BEGIN Passage

The Big Jump How local middle schools ready their newest students

Bryn Mawr School Spanish teacher and sixth grade advisor Rebeccah Wish often tells people that teaching middle school students is the best. Many will respond by saying “Really?”

She understands the misperception. After all, middle school is a time of great change for students—academically, emotionally, physically and socially. Heading into her 17th year of teaching, Wish, who has only taught middle school grades, says “I love this age group. There is so much excitement and energy every day about so many different things. The students—they are unique. They are bright. They are curious. They are creative. They are passionate. They are talented. They are excited about everything, but they are also trying to figure out who they are and helping them discover their strengths is so wonderful.”

After getting comfortable over the years in elementary school with a single teacher guiding their every move, the transition to middle school can be a bit jarring. Middle schoolers have to use a locker, remember and execute the combination correctly and make sure they still have enough time to get to the next class. Instead of one teacher, they have six or seven. Plus, they need to remember and change into gym clothes in order to participate in physical education. This can be a lot for 11 year olds to take in.

“I always think this is one of the biggest transitions that kids go through,” says Amanda Macomber, Bryn Mawr’s middle school director. “Probably the only other bigger one is from high school to college.” Kids have to learn to manage more on their own and parents have to move from being less of a manager and more of a coach. “Your goal as a parent really changes in that critical transition, because the kids want you to change your role and you have to change your role in order for them to become independent and self-reliant.”

END Passage
BEGIN Data excerpt

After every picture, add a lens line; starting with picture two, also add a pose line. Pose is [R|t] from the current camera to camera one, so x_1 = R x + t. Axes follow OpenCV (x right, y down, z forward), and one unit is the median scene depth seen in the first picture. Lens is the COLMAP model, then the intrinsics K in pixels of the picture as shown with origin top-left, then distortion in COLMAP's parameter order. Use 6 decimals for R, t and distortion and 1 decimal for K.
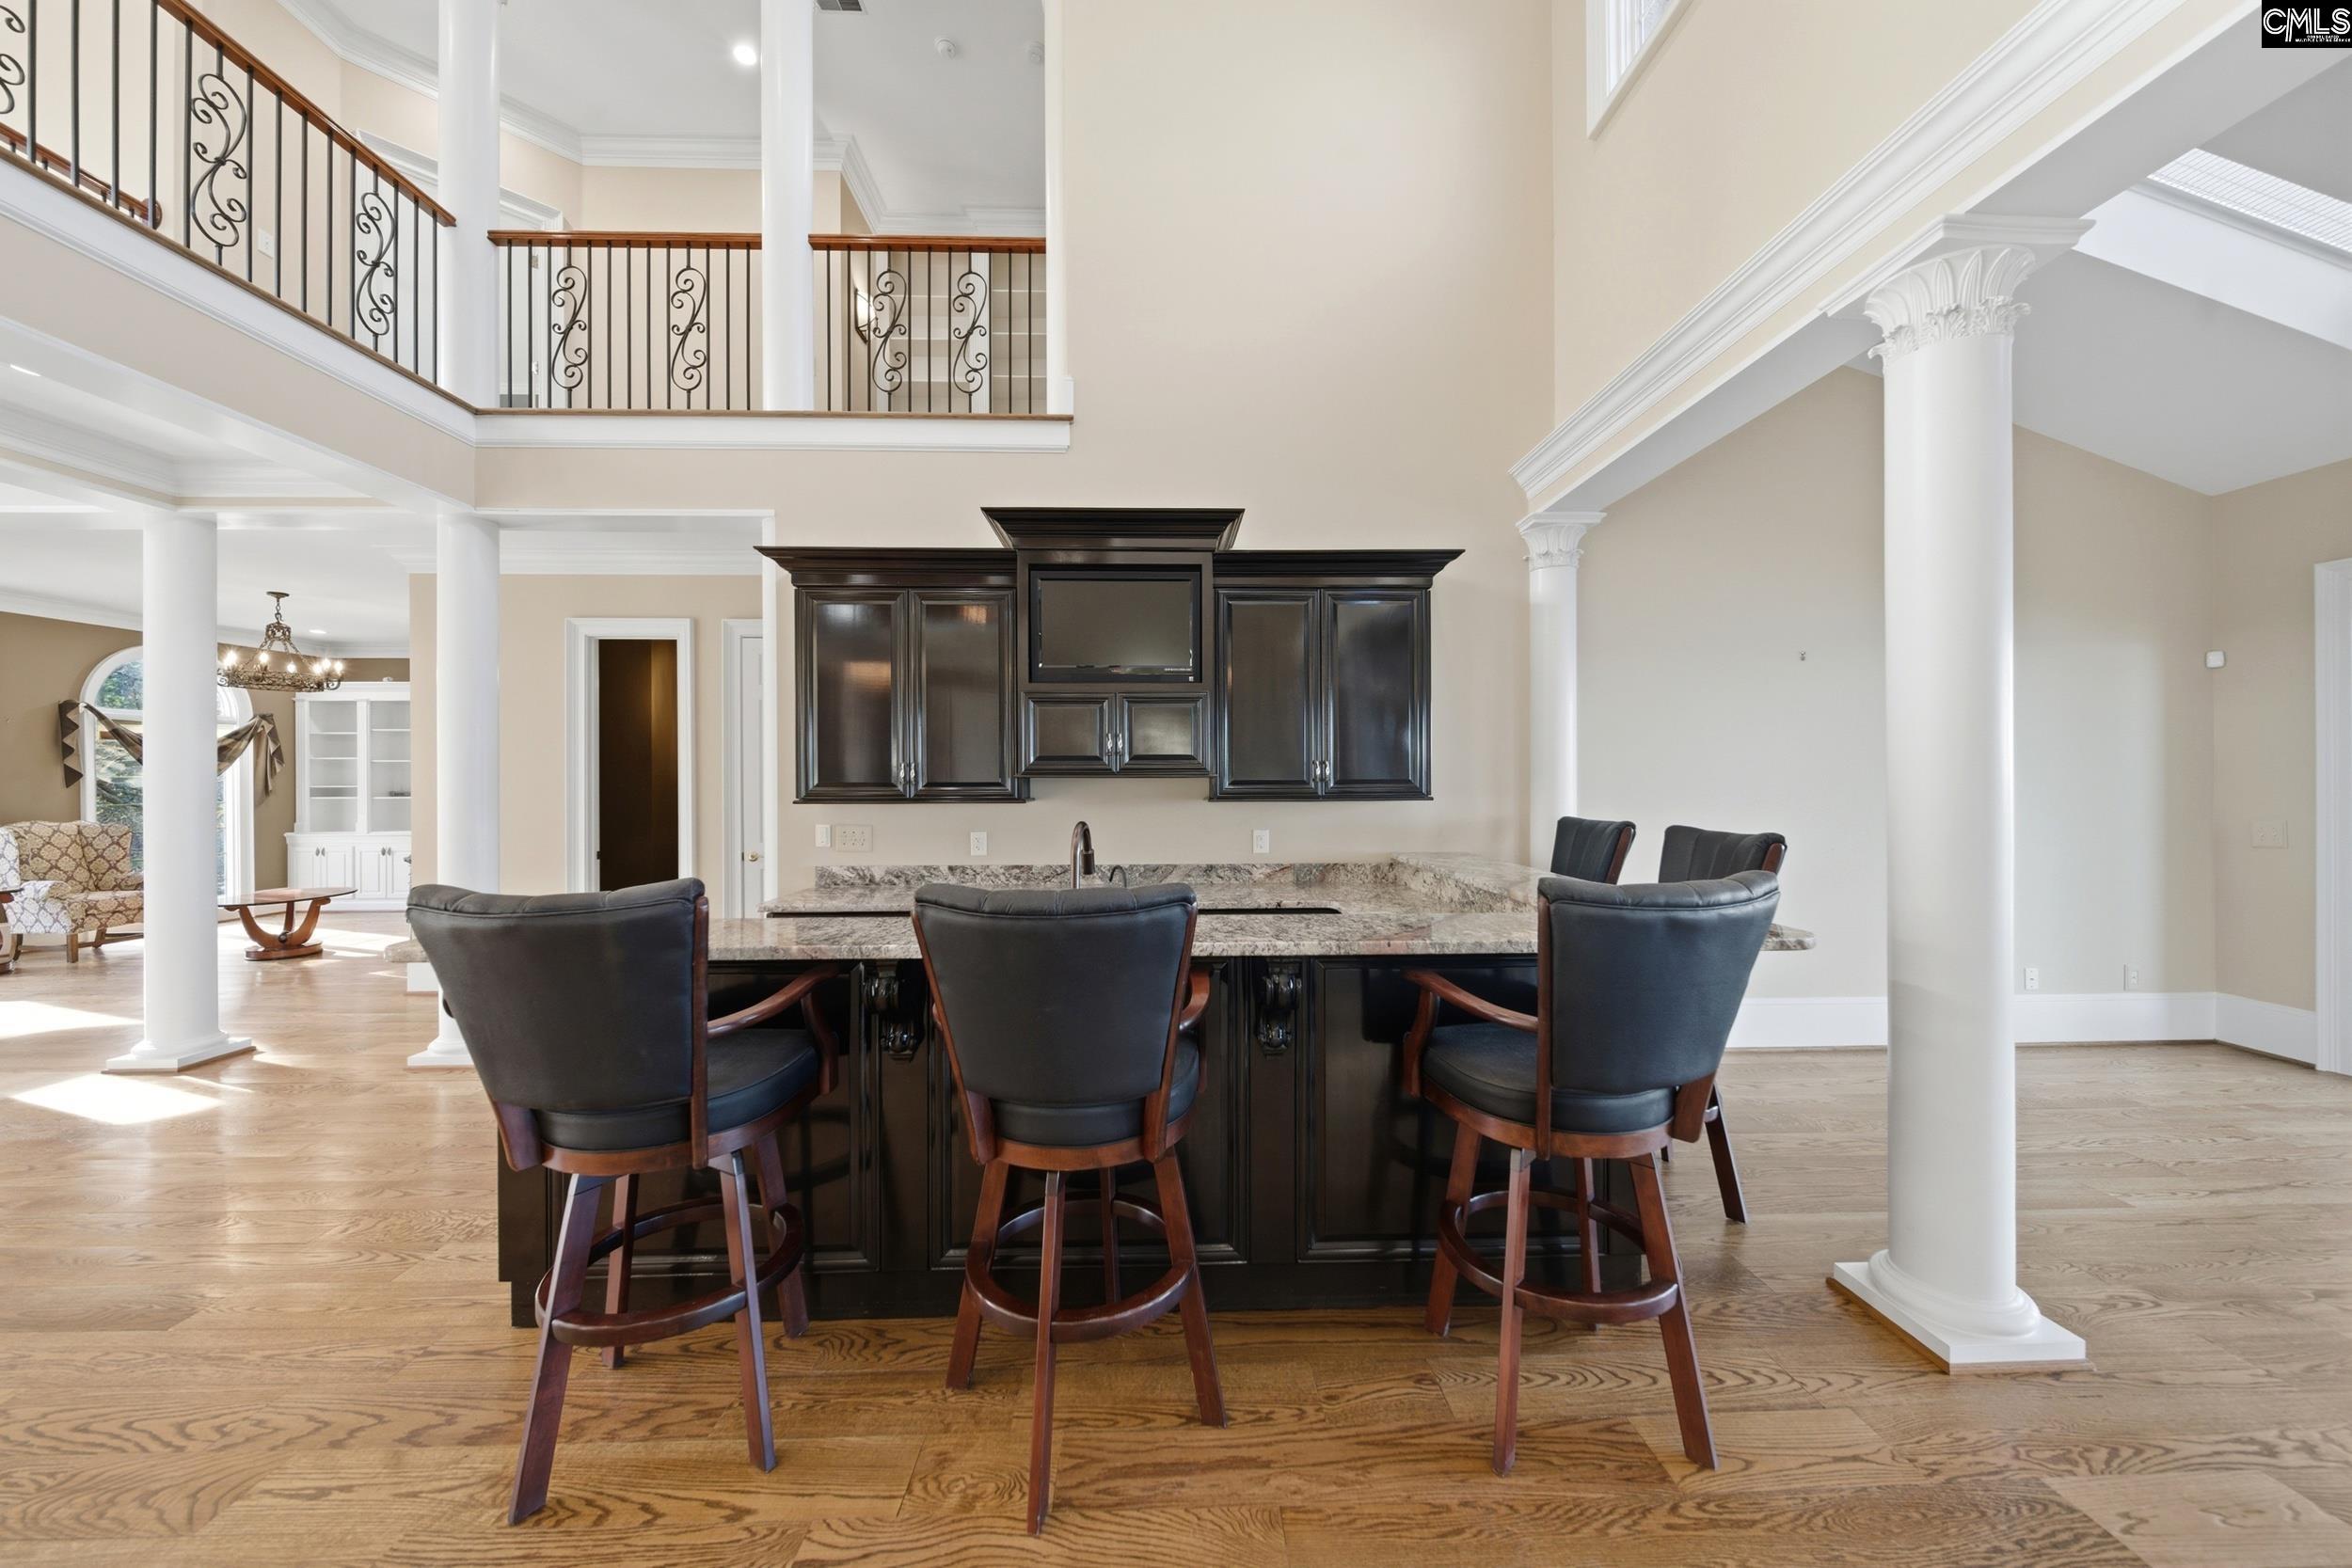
lens RADIAL K [[818.1, 0, 1178.9], [0, 818.1, 785.0], [0, 0, 1]] dist [-0.001663, -0.000402]
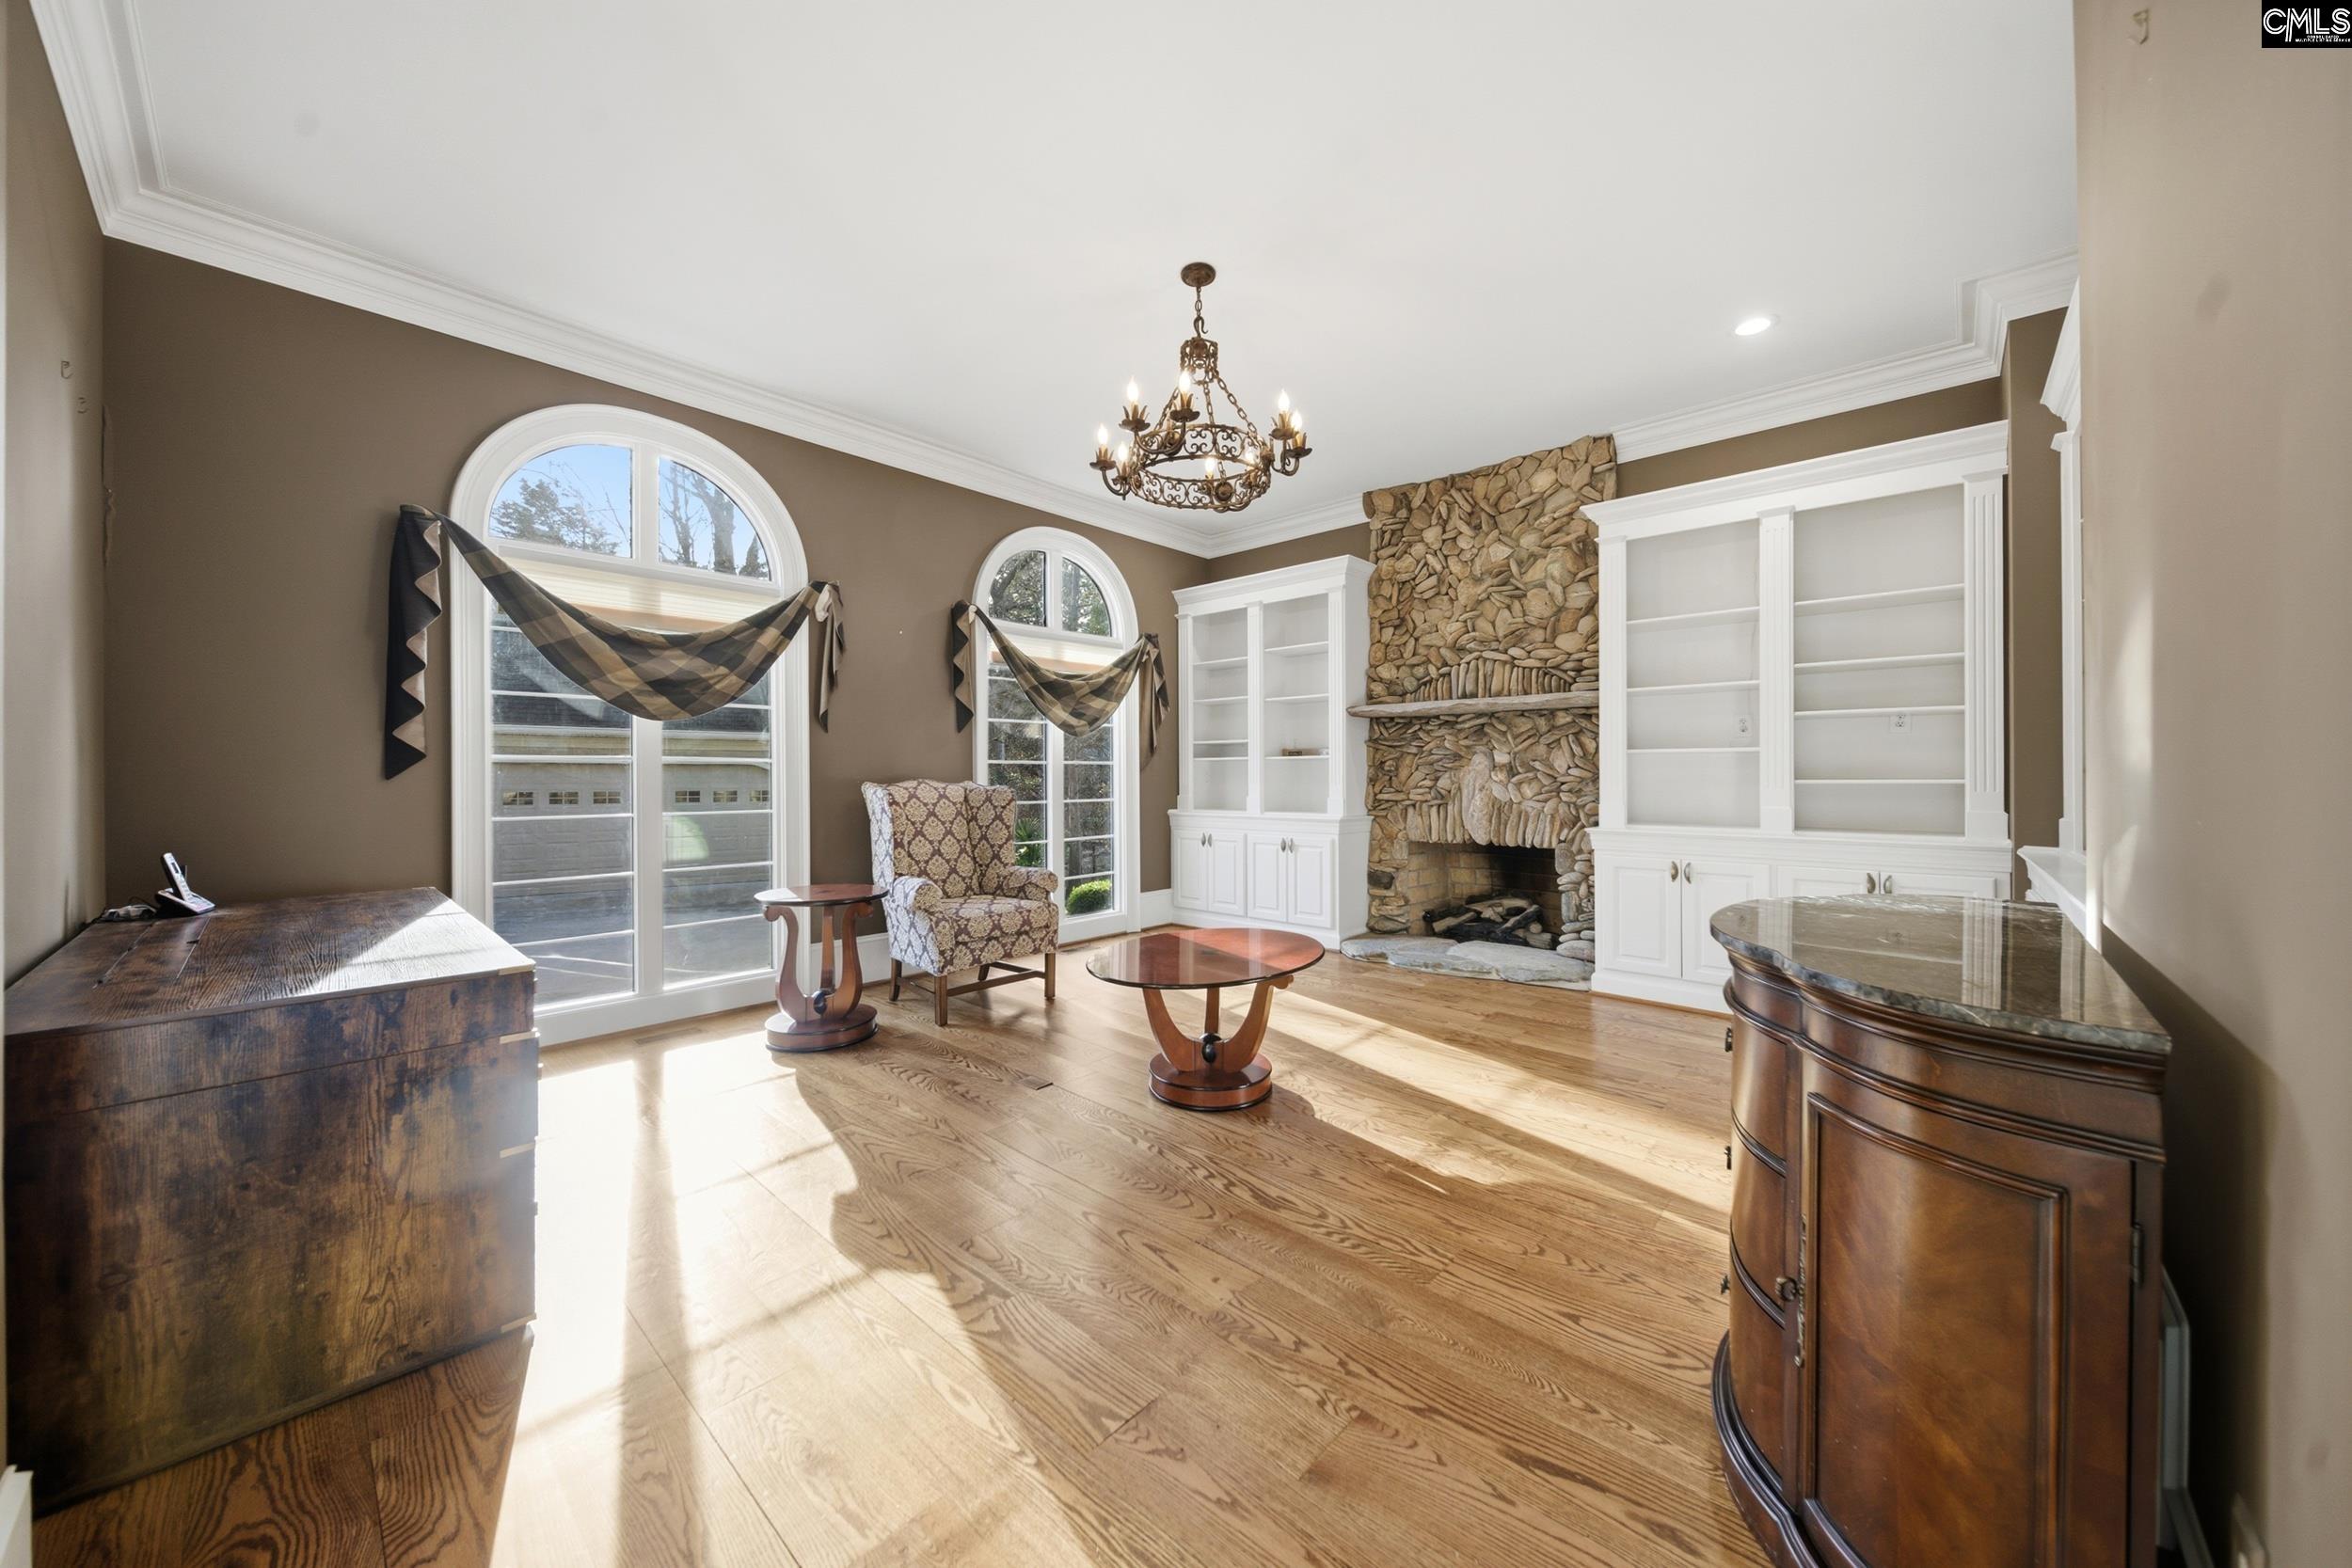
lens RADIAL K [[818.1, 0, 1169.3], [0, 818.1, 782.6], [0, 0, 1]] dist [-0.001663, -0.000402]
pose [[0.708563, 0.005144, -0.705629, -0.754866], [-0.002668, 0.999986, 0.004611, 0.040300], [0.705643, -0.001385, 0.708566, 0.635123]]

END Data excerpt

Set of tasks —
**A)** Rewrite the article between "After getting comfortable" and "to take in.", inclusive, replacing "locker" with "cubby".
**B)** Reproduce each line of the camera listing with no changes, leaving the pictures out of your answer.
The article and the listing are unrelated to each other.

Solutions for each task —
**A)**
After getting comfortable over the years in elementary school with a single teacher guiding their every move, the transition to middle school can be a bit jarring. Middle schoolers have to use a cubby, remember and execute the combination correctly and make sure they still have enough time to get to the next class. Instead of one teacher, they have six or seven. Plus, they need to remember and change into gym clothes in order to participate in physical education. This can be a lot for 11 year olds to take in.

**B)**
After every picture, add a lens line; starting with picture two, also add a pose line. Pose is [R|t] from the current camera to camera one, so x_1 = R x + t. Axes follow OpenCV (x right, y down, z forward), and one unit is the median scene depth seen in the first picture. Lens is the COLMAP model, then the intrinsics K in pixels of the picture as shown with origin top-left, then distortion in COLMAP's parameter order. Use 6 decimals for R, t and distortion and 1 decimal for K.
lens RADIAL K [[818.1, 0, 1178.9], [0, 818.1, 785.0], [0, 0, 1]] dist [-0.001663, -0.000402]
lens RADIAL K [[818.1, 0, 1169.3], [0, 818.1, 782.6], [0, 0, 1]] dist [-0.001663, -0.000402]
pose [[0.708563, 0.005144, -0.705629, -0.754866], [-0.002668, 0.999986, 0.004611, 0.040300], [0.705643, -0.001385, 0.708566, 0.635123]]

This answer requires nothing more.